Autor(es):
Papotto, Pedro H. ; Yilmaz, Bahtiyar ; Pimenta, Gonçalo ; Mensurado, Sofia ; Cunha, Carolina ; Fiala, Gina ; Gomes Da Costa, Daniel ; Gonçalves-Sousa, Natacha ; Chan, Brian H. K. ; Blankenhaus, Birte ; Domingues, Rita G. ; Carvalho, Tânia ; Hepworth, Matthew R. ; Macpherson, Andrew J. ; Allen, Judith E. ; Silva-Santos, Bruno
Data: 2023
Identificador Persistente: http://hdl.handle.net/10451/65467
Origem: Repositório da Universidade de Lisboa
Assunto(s): Immunology; Microbiology; Gut-lung axis; Helminth infection; Innate lymphoid cells; Maternal; Microbiota; Neonatal; Short-chain fatty acids; Type 2 immunity; γδT cells
Descrição
Immune development is profoundly influenced by vertically transferred cues. However, little is known about how maternal innate-like lymphocytes regulate offspring immunity. Here, we show that mice born from γδ T cell-deficient (TCRδ-/-) dams display an increase in first-breath-induced inflammation, with a pulmonary milieu selectively enriched in type 2 cytokines and type 2-polarized immune cells, when compared with the progeny of γδ T cell-sufficient dams. Upon helminth infection, mice born from TCRδ-/- dams sustain an increased type 2 inflammatory response.
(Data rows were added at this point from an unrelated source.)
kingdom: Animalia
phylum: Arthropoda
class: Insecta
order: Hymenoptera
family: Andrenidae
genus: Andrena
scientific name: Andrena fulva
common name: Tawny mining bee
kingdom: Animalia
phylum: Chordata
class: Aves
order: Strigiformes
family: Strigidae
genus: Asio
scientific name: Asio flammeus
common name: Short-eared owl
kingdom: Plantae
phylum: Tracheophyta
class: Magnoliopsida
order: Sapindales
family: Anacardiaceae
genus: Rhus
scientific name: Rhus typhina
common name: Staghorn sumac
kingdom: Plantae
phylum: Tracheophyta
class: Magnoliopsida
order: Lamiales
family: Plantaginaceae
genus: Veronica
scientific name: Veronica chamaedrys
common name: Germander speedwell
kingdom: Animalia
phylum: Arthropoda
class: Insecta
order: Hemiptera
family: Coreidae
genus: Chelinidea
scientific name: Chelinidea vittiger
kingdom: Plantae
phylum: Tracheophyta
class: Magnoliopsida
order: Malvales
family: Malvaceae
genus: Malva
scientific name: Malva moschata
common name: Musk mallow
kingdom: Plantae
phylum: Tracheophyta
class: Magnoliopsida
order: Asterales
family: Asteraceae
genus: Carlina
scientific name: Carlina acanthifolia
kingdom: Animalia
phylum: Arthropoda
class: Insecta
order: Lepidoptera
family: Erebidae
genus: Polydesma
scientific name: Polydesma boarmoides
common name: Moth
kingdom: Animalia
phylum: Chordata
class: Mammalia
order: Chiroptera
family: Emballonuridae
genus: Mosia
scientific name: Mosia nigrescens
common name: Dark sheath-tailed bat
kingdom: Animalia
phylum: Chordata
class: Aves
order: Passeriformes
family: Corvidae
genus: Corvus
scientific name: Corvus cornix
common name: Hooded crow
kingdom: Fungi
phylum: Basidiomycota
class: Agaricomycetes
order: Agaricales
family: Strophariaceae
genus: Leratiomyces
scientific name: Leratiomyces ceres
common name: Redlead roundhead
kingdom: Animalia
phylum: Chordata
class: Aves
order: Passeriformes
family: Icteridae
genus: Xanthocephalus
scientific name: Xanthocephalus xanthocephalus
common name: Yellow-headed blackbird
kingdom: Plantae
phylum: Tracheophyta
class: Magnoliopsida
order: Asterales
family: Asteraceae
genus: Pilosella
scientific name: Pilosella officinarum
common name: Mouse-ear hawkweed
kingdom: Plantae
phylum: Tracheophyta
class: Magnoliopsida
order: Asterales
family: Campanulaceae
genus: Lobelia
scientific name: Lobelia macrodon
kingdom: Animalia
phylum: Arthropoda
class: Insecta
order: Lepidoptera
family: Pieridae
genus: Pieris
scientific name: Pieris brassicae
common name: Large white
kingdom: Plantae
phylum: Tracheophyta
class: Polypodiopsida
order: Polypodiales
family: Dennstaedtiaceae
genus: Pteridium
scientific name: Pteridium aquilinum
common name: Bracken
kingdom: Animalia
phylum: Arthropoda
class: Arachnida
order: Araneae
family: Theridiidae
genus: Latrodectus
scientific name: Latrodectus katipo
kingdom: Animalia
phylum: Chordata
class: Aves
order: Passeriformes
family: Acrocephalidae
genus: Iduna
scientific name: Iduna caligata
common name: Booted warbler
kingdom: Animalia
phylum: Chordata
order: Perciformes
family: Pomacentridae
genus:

This is independent of the genotype of the pups. Instead, the offspring of TCRδ-/- dams harbors a distinct intestinal microbiota, acquired during birth and fostering, and decreased levels of intestinal short-chain fatty acids (SCFAs), such as pentanoate and hexanoate. Importantly, exogenous SCFA supplementation inhibits type 2 innate lymphoid cell function and suppresses first-breath- and infection-induced inflammation. Taken together, our findings unravel a maternal γδ T cell-microbiota-SCFA axis regulating neonatal lung immunity.